Our aquariums are very unnatural. No predators, relative stability, easy access to food. I'm like @seangee in that I would be seen as an underfeeder by some. I change water regularly, religiously. These fish lived in a 75 gallon tank, with many fewer fish than the industry stocking calculators suggest.
I bred some cardinals last year, and so I know when they got started. I hope to see how long they live for, if I can outlast them. I have been responsible for some short fish lives, but as I've gained experience and perspective, used larger tanks, stocked more thoughtfully and learned to avoid overfeeding, fish are living long. Yeah, I have killed more fish than an angler. A lot more. My early tanks with no water changes make me cringe when I think of them.

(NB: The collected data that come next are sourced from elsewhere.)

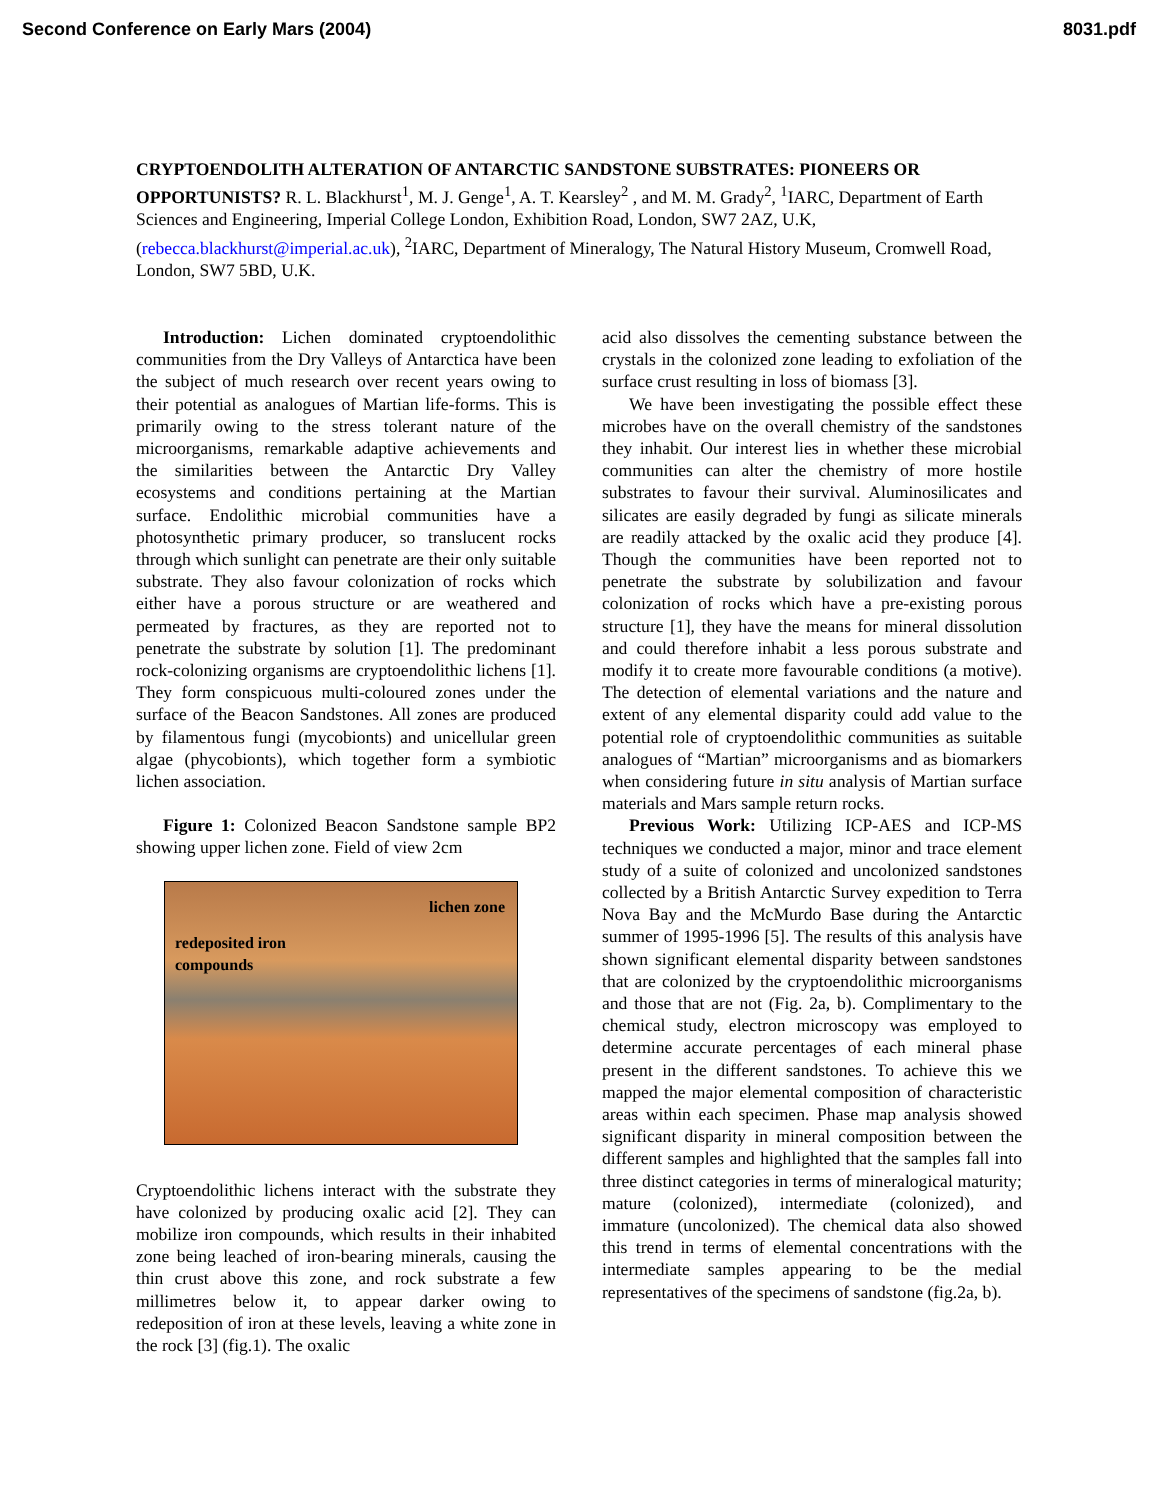Second Conference on Early Mars (2004) 8031.pdf
CRYPTOENDOLITH ALTERATION OF ANTARCTIC SANDSTONE SUBSTRATES: PIONEERS OR OPPORTUNISTS? R. L. Blackhurst<sup>1</sup>, M. J. Genge<sup>1</sup>, A. T. Kearsley<sup>2</sup> , and M. M. Grady<sup>2</sup>, <sup>1</sup>IARC, Department of Earth Sciences and Engineering, Imperial College London, Exhibition Road, London, SW7 2AZ, U.K, (rebecca.blackhurst@imperial.ac.uk), <sup>2</sup>IARC, Department of Mineralogy, The Natural History Museum, Cromwell Road, London, SW7 5BD, U.K.
Introduction: Lichen dominated cryptoendolithic communities from the Dry Valleys of Antarctica have been the subject of much research over recent years owing to their potential as analogues of Martian life-forms. This is primarily owing to the stress tolerant nature of the microorganisms, remarkable adaptive achievements and the similarities between the Antarctic Dry Valley ecosystems and conditions pertaining at the Martian surface. Endolithic microbial communities have a photosynthetic primary producer, so translucent rocks through which sunlight can penetrate are their only suitable substrate. They also favour colonization of rocks which either have a porous structure or are weathered and permeated by fractures, as they are reported not to penetrate the substrate by solution [1]. The predominant rock-colonizing organisms are cryptoendolithic lichens [1]. They form conspicuous multi-coloured zones under the surface of the Beacon Sandstones. All zones are produced by filamentous fungi (mycobionts) and unicellular green algae (phycobionts), which together form a symbiotic lichen association.
Figure 1: Colonized Beacon Sandstone sample BP2 showing upper lichen zone. Field of view 2cm
lichen zone
redeposited iron
compounds
Cryptoendolithic lichens interact with the substrate they have colonized by producing oxalic acid [2]. They can mobilize iron compounds, which results in their inhabited zone being leached of iron-bearing minerals, causing the thin crust above this zone, and rock substrate a few millimetres below it, to appear darker owing to redeposition of iron at these levels, leaving a white zone in the rock [3] (fig.1). The oxalic
acid also dissolves the cementing substance between the crystals in the colonized zone leading to exfoliation of the surface crust resulting in loss of biomass [3].
We have been investigating the possible effect these microbes have on the overall chemistry of the sandstones they inhabit. Our interest lies in whether these microbial communities can alter the chemistry of more hostile substrates to favour their survival. Aluminosilicates and silicates are easily degraded by fungi as silicate minerals are readily attacked by the oxalic acid they produce [4]. Though the communities have been reported not to penetrate the substrate by solubilization and favour colonization of rocks which have a pre-existing porous structure [1], they have the means for mineral dissolution and could therefore inhabit a less porous substrate and modify it to create more favourable conditions (a motive). The detection of elemental variations and the nature and extent of any elemental disparity could add value to the potential role of cryptoendolithic communities as suitable analogues of “Martian” microorganisms and as biomarkers when considering future in situ analysis of Martian surface materials and Mars sample return rocks.
Previous Work: Utilizing ICP-AES and ICP-MS techniques we conducted a major, minor and trace element study of a suite of colonized and uncolonized sandstones collected by a British Antarctic Survey expedition to Terra Nova Bay and the McMurdo Base during the Antarctic summer of 1995-1996 [5]. The results of this analysis have shown significant elemental disparity between sandstones that are colonized by the cryptoendolithic microorganisms and those that are not (Fig. 2a, b). Complimentary to the chemical study, electron microscopy was employed to determine accurate percentages of each mineral phase present in the different sandstones. To achieve this we mapped the major elemental composition of characteristic areas within each specimen. Phase map analysis showed significant disparity in mineral composition between the different samples and highlighted that the samples fall into three distinct categories in terms of mineralogical maturity; mature (colonized), intermediate (colonized), and immature (uncolonized). The chemical data also showed this trend in terms of elemental concentrations with the intermediate samples appearing to be the medial representatives of the specimens of sandstone (fig.2a, b).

For anyone who cares to learn, there is a lot of info out there, and a lot of people willing to share successes and failures. I think it's important to let go of some ideas - one being that small fish find living with occasional predators like angels okay. In nature, they avoid them when they can, and the Amazon doesn't have corners they can be trapped in. Small fish should live with small fish, and none should be disposable life. That neon deserves as much care as that Discus.
Mixed species communities take thinking through much more than tanks with a few larger fish. We tend to think it's the opposite, but those small ones are evolved to evade. They often live by taking to the shallows, tangles of roots, temporary habitats, flooded forests and other extreme environments. Extreme means specialized in evolution, and specialized can mean not very adaptable anymore. They've already adapted to thrive in places larger fish would die in, and we can't expect them to have the tools to thrive in overcrowded community tanks with fish several times their size.